You heard the question.

Edit: I just realized conscious sinning doesn't necessarily take a lot of time, because when you sin against the conscience, you basically silence your conscience -- and after that you cannot sin consciously, at least in regards to the sin you silenced the conscience from accusing. So perhaps we should talk about minutes rather than hours.


----------



## Skyler (Feb 28, 2011)

I have no idea. I never bothered to keep track. If God doesn't, why should I?


----------



## Notthemama1984 (Feb 28, 2011)

Enough to know that I am a lost cause apart from Christ.


----------



## Curt (Feb 28, 2011)

Only (mostly) when I'm awake.


----------



## Peairtach (Feb 28, 2011)

Chaplainintraining said:


> Enough to know that I am a lost cause apart from Christ.


 


And enough for me to be ashamed to discuss the subject.

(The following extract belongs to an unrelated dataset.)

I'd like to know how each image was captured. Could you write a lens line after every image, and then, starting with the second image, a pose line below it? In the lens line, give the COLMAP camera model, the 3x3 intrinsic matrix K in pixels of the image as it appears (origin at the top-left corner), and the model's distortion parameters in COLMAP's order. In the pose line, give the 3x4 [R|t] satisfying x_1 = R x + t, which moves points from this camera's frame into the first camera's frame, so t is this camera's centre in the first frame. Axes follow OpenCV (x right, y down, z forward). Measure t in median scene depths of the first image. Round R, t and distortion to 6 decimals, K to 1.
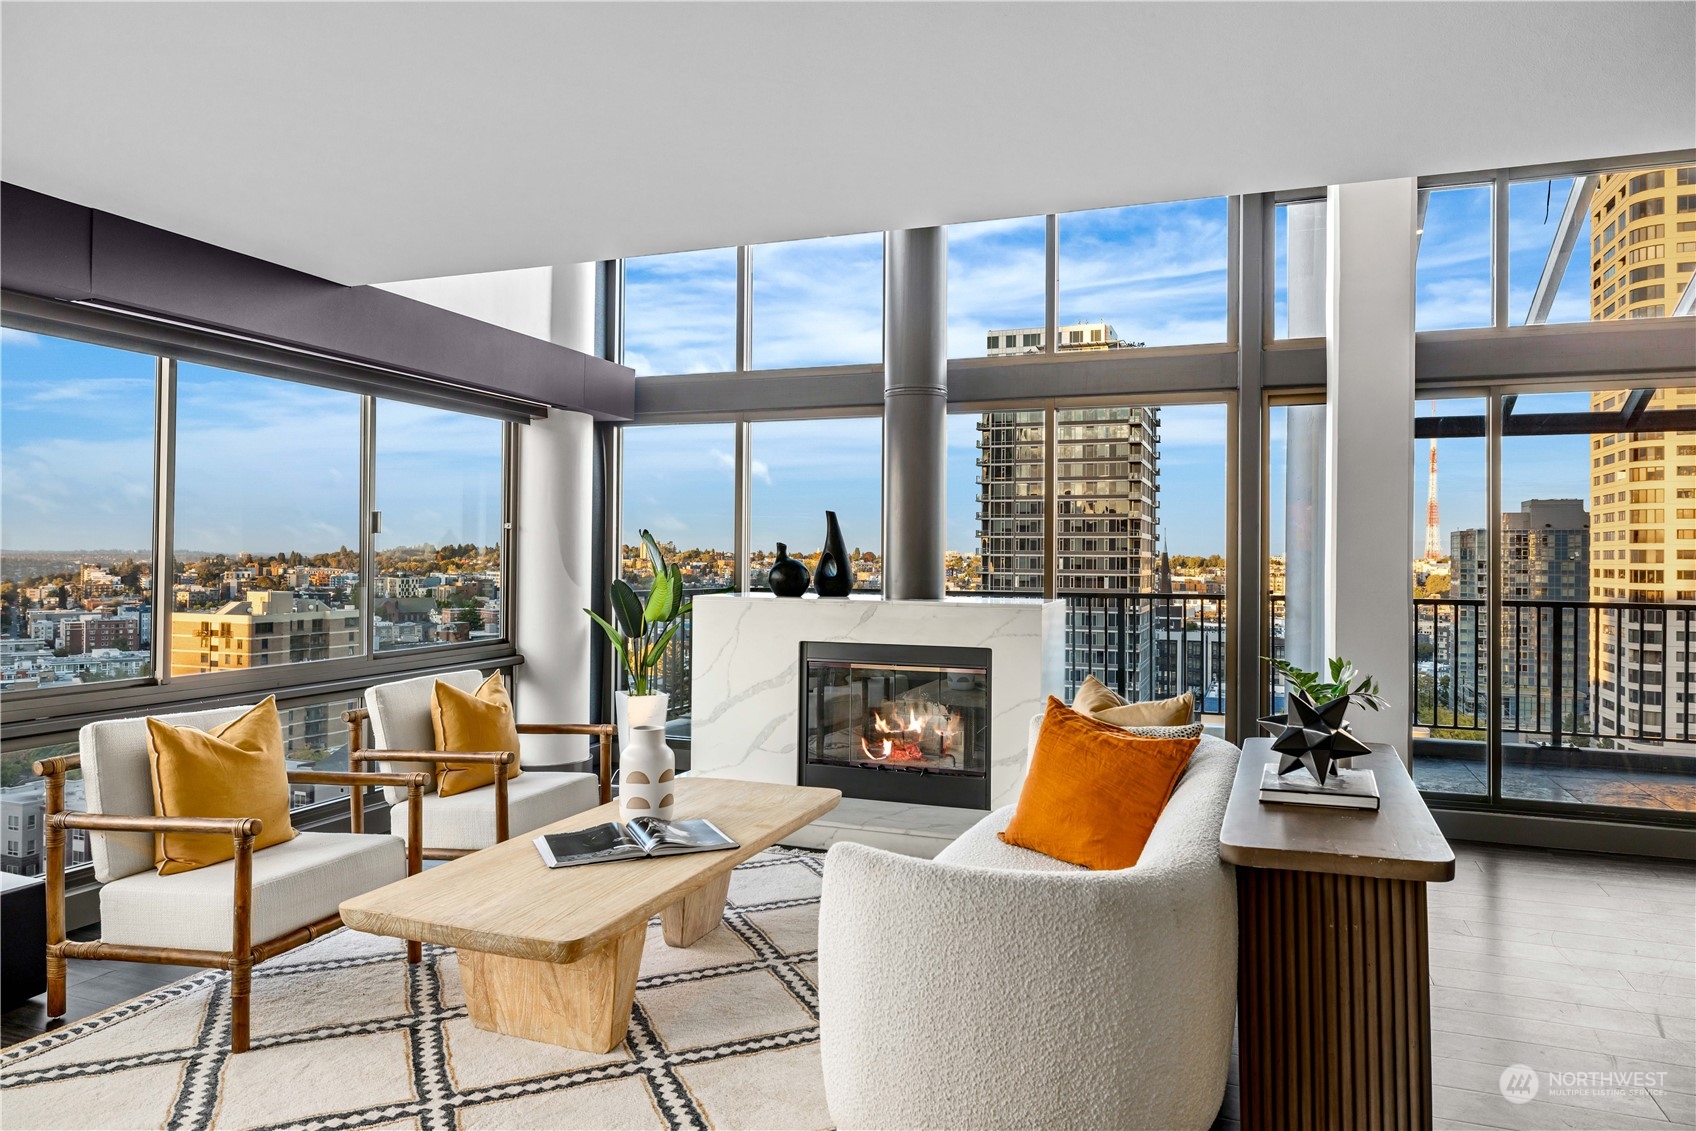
lens RADIAL K [[1079.8, 0, 863.6], [0, 1079.8, 545.9], [0, 0, 1]] dist [-0.005634, 0.007999]
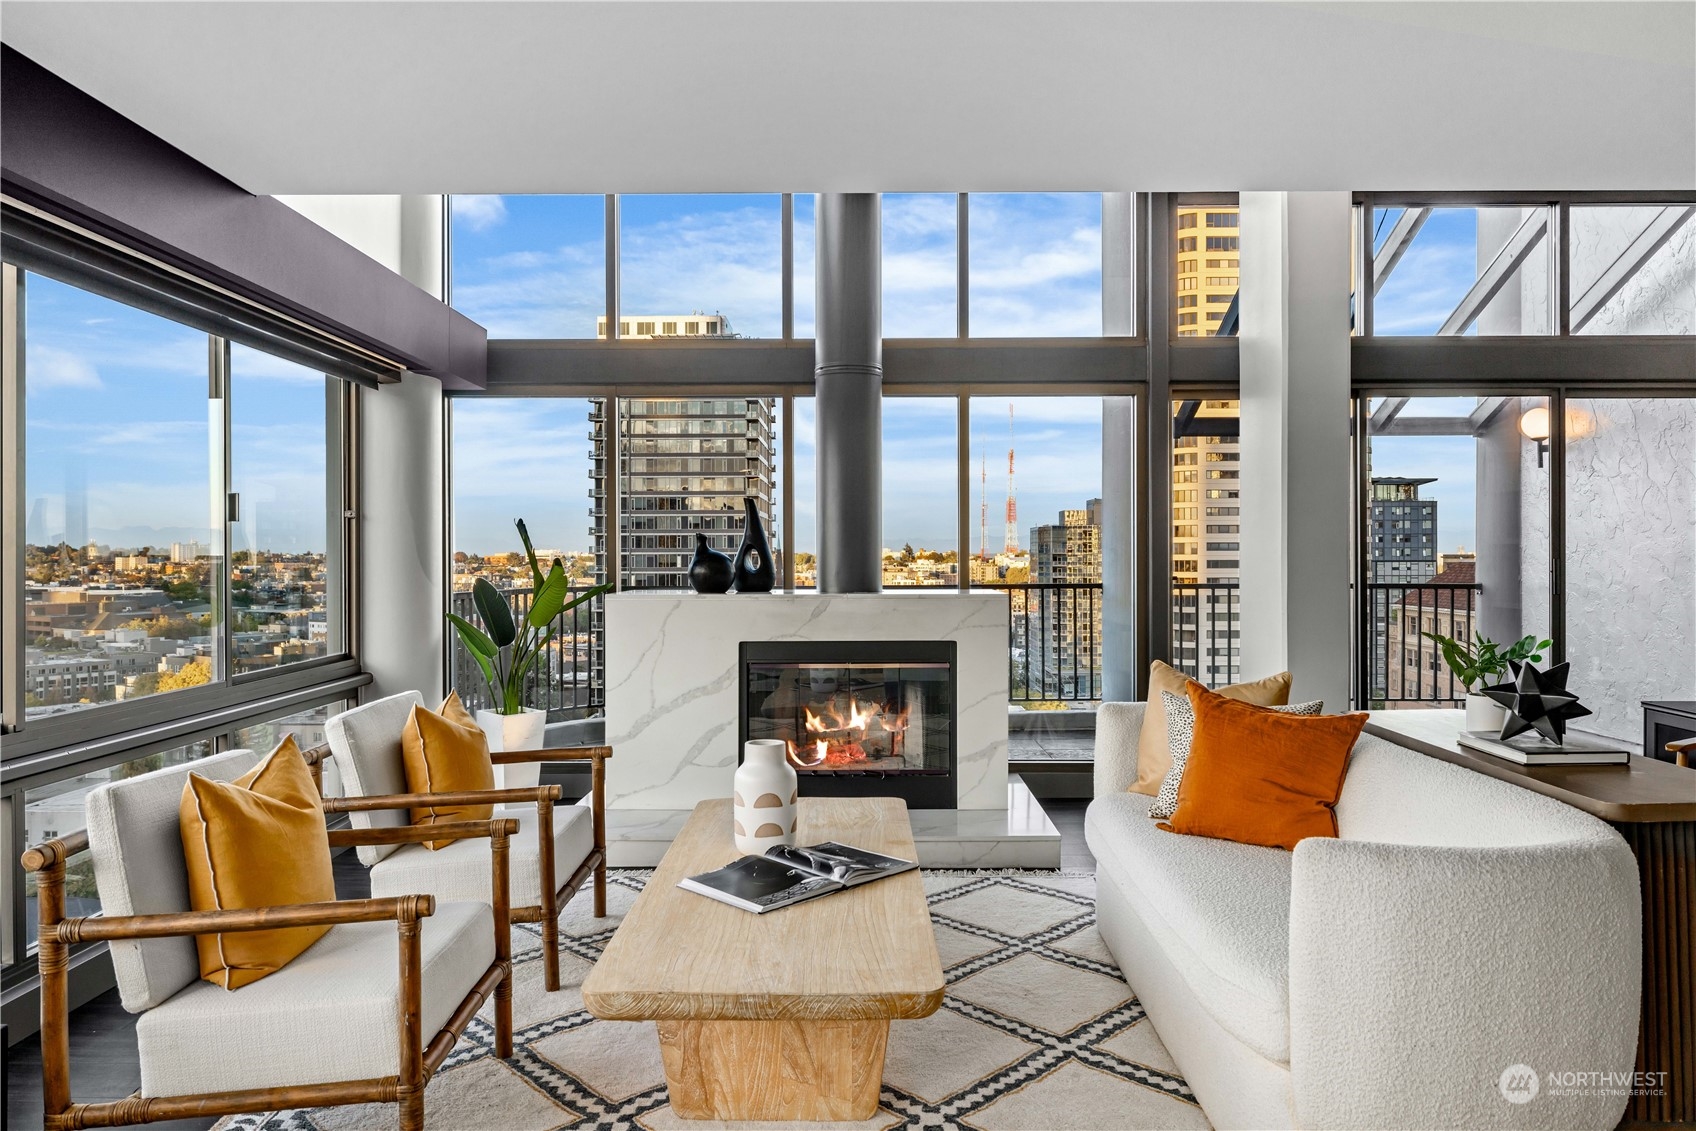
lens RADIAL K [[1115.8, 0, 834.2], [0, 1115.8, 566.1], [0, 0, 1]] dist [-0.000284, -0.004366]
pose [[0.937896, -0.013899, 0.346637, -0.319879], [0.007143, 0.999759, 0.020761, 0.006759], [-0.346842, -0.016995, 0.937769, 0.104043]]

I'm just glad I can talk to the Lord about my more and less presumptious sins. It's not something that I think about in terms of minutes or hours.


----------



## Dearly Bought (Feb 28, 2011)

Even the best works that I do in this life are defiled with sin (Isaiah 64:6; Heidelberg Catechism Q. 62).


----------



## Pergamum (Feb 28, 2011)

Are you talking about committing conscious and countable acts of sin only, or are you also taking into account our constant state of being imperfect and sinful creatures and not loving God totally with our hearts and minds in anything we do?

--As far as conscious and deliberate acts of countable sin, I John tells us that Christians do not sin. And if we do, we have an advocate with the Father.
--As far as our imperfect state goes, all of our works are marred by sinfulness.


----------



## InSlaveryToChrist (Mar 1, 2011)

Pergamum said:


> Are you talking about committing conscious and countable acts of sin only, or are you also taking into account our constant state of being imperfect and sinful creatures and not loving God totally with our hearts and minds in anything we do?
> 
> --As far as conscious and deliberate acts of countable sin, I John tells us that Christians do not sin. And if we do, we have an advocate with the Father.
> --As far as our imperfect state goes, all of our works are marred by sinfulness.


 
Yes, I'm talking about countable sins only, that is, conscious sins. I'm not talking about secret sins.


----------



## SolaScriptura (Mar 1, 2011)

Consciously?

More than I'd like, but not as much as I could.


----------



## JennyG (Mar 1, 2011)

I heard someone argue that almost no-one *ever* does conscious wrong, in that whatever they do they have somehow, on some level, justified to themselves.
I think there's food for thought in that idea, but a lot depends on defining terms, and I doubt if it would apply to believers anyway


----------